→ Directions for this task: Repeat every line of the data below without any change, keeping the original order.

→ Dataset extract:

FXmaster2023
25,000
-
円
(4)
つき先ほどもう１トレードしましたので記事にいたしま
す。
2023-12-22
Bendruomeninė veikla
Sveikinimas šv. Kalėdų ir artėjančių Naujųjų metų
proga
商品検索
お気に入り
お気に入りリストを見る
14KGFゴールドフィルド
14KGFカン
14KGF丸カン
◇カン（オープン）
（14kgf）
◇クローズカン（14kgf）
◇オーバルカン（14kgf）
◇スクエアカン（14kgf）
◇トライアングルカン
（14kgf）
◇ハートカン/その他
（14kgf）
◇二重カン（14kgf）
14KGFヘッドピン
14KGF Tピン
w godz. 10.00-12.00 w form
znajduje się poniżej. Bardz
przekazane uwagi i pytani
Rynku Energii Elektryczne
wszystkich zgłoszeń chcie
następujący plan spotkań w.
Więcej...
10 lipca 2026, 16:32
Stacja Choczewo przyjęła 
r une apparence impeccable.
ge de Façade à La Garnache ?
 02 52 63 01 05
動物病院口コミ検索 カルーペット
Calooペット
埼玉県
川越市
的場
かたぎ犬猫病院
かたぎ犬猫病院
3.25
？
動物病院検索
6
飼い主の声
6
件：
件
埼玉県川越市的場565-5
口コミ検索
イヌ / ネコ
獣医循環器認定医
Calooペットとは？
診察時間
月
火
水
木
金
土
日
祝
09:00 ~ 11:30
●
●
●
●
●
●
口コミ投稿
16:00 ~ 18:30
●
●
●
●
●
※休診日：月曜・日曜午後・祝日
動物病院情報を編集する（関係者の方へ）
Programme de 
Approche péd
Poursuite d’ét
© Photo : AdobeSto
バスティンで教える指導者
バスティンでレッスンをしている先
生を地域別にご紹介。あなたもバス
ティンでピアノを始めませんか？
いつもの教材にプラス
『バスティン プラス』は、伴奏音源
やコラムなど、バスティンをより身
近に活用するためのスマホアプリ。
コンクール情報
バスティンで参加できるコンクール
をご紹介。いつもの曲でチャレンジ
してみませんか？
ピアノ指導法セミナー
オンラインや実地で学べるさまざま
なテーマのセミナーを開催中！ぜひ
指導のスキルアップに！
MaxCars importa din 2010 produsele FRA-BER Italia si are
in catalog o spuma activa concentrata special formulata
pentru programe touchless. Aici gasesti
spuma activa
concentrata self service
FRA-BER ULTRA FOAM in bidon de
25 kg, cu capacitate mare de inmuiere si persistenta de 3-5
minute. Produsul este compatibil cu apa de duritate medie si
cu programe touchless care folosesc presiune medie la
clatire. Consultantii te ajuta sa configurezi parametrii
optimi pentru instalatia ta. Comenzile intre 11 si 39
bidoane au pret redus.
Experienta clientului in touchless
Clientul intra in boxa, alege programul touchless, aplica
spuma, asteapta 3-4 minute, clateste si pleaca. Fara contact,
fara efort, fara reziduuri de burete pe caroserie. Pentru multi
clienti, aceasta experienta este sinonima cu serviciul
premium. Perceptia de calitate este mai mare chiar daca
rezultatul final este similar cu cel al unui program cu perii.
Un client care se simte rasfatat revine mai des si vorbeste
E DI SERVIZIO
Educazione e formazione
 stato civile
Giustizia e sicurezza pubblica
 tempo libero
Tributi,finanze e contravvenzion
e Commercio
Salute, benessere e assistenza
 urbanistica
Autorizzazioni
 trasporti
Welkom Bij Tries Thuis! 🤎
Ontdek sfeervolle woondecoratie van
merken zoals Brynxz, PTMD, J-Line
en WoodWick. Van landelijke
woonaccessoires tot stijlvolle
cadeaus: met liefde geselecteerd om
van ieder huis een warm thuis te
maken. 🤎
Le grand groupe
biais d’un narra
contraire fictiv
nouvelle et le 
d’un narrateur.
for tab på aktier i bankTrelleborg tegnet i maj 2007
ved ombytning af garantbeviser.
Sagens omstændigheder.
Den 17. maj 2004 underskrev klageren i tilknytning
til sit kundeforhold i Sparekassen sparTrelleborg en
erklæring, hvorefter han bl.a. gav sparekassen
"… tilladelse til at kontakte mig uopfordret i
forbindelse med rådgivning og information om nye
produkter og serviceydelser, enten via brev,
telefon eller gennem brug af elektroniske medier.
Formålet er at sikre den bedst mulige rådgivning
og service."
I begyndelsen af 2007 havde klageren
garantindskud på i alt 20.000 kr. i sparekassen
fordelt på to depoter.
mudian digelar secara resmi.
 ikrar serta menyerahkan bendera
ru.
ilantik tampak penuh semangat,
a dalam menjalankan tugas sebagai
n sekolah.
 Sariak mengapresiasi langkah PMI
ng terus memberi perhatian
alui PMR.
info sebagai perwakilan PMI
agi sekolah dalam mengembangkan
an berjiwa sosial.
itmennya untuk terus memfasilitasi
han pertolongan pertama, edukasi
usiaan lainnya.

→ Exercise response:
FXmaster2023
25,000
-
円
(4)
つき先ほどもう１トレードしましたので記事にいたしま
す。
2023-12-22
Bendruomeninė veikla
Sveikinimas šv. Kalėdų ir artėjančių Naujųjų metų
proga
商品検索
お気に入り
お気に入りリストを見る
14KGFゴールドフィルド
14KGFカン
14KGF丸カン
◇カン（オープン）
（14kgf）
◇クローズカン（14kgf）
◇オーバルカン（14kgf）
◇スクエアカン（14kgf）
◇トライアングルカン
（14kgf）
◇ハートカン/その他
（14kgf）
◇二重カン（14kgf）
14KGFヘッドピン
14KGF Tピン
w godz. 10.00-12.00 w form
znajduje się poniżej. Bardz
przekazane uwagi i pytani
Rynku Energii Elektryczne
wszystkich zgłoszeń chcie
następujący plan spotkań w.
Więcej...
10 lipca 2026, 16:32
Stacja Choczewo przyjęła 
r une apparence impeccable.
ge de Façade à La Garnache ?
 02 52 63 01 05
動物病院口コミ検索 カルーペット
Calooペット
埼玉県
川越市
的場
かたぎ犬猫病院
かたぎ犬猫病院
3.25
？
動物病院検索
6
飼い主の声
6
件：
件
埼玉県川越市的場565-5
口コミ検索
イヌ / ネコ
獣医循環器認定医
Calooペットとは？
診察時間
月
火
水
木
金
土
日
祝
09:00 ~ 11:30
●
●
●
●
●
●
口コミ投稿
16:00 ~ 18:30
●
●
●
●
●
※休診日：月曜・日曜午後・祝日
動物病院情報を編集する（関係者の方へ）
Programme de 
Approche péd
Poursuite d’ét
© Photo : AdobeSto
バスティンで教える指導者
バスティンでレッスンをしている先
生を地域別にご紹介。あなたもバス
ティンでピアノを始めませんか？
いつもの教材にプラス
『バスティン プラス』は、伴奏音源
やコラムなど、バスティンをより身
近に活用するためのスマホアプリ。
コンクール情報
バスティンで参加できるコンクール
をご紹介。いつもの曲でチャレンジ
してみませんか？
ピアノ指導法セミナー
オンラインや実地で学べるさまざま
なテーマのセミナーを開催中！ぜひ
指導のスキルアップに！
MaxCars importa din 2010 produsele FRA-BER Italia si are
in catalog o spuma activa concentrata special formulata
pentru programe touchless. Aici gasesti
spuma activa
concentrata self service
FRA-BER ULTRA FOAM in bidon de
25 kg, cu capacitate mare de inmuiere si persistenta de 3-5
minute. Produsul este compatibil cu apa de duritate medie si
cu programe touchless care folosesc presiune medie la
clatire. Consultantii te ajuta sa configurezi parametrii
optimi pentru instalatia ta. Comenzile intre 11 si 39
bidoane au pret redus.
Experienta clientului in touchless
Clientul intra in boxa, alege programul touchless, aplica
spuma, asteapta 3-4 minute, clateste si pleaca. Fara contact,
fara efort, fara reziduuri de burete pe caroserie. Pentru multi
clienti, aceasta experienta este sinonima cu serviciul
premium. Perceptia de calitate este mai mare chiar daca
rezultatul final este similar cu cel al unui program cu perii.
Un client care se simte rasfatat revine mai des si vorbeste
E DI SERVIZIO
Educazione e formazione
 stato civile
Giustizia e sicurezza pubblica
 tempo libero
Tributi,finanze e contravvenzion
e Commercio
Salute, benessere e assistenza
 urbanistica
Autorizzazioni
 trasporti
Welkom Bij Tries Thuis! 🤎
Ontdek sfeervolle woondecoratie van
merken zoals Brynxz, PTMD, J-Line
en WoodWick. Van landelijke
woonaccessoires tot stijlvolle
cadeaus: met liefde geselecteerd om
van ieder huis een warm thuis te
maken. 🤎
Le grand groupe
biais d’un narra
contraire fictiv
nouvelle et le 
d’un narrateur.
for tab på aktier i bankTrelleborg tegnet i maj 2007
ved ombytning af garantbeviser.
Sagens omstændigheder.
Den 17. maj 2004 underskrev klageren i tilknytning
til sit kundeforhold i Sparekassen sparTrelleborg en
erklæring, hvorefter han bl.a. gav sparekassen
"… tilladelse til at kontakte mig uopfordret i
forbindelse med rådgivning og information om nye
produkter og serviceydelser, enten via brev,
telefon eller gennem brug af elektroniske medier.
Formålet er at sikre den bedst mulige rådgivning
og service."
I begyndelsen af 2007 havde klageren
garantindskud på i alt 20.000 kr. i sparekassen
fordelt på to depoter.
mudian digelar secara resmi.
 ikrar serta menyerahkan bendera
ru.
ilantik tampak penuh semangat,
a dalam menjalankan tugas sebagai
n sekolah.
 Sariak mengapresiasi langkah PMI
ng terus memberi perhatian
alui PMR.
info sebagai perwakilan PMI
agi sekolah dalam mengembangkan
an berjiwa sosial.
itmennya untuk terus memfasilitasi
han pertolongan pertama, edukasi
usiaan lainnya.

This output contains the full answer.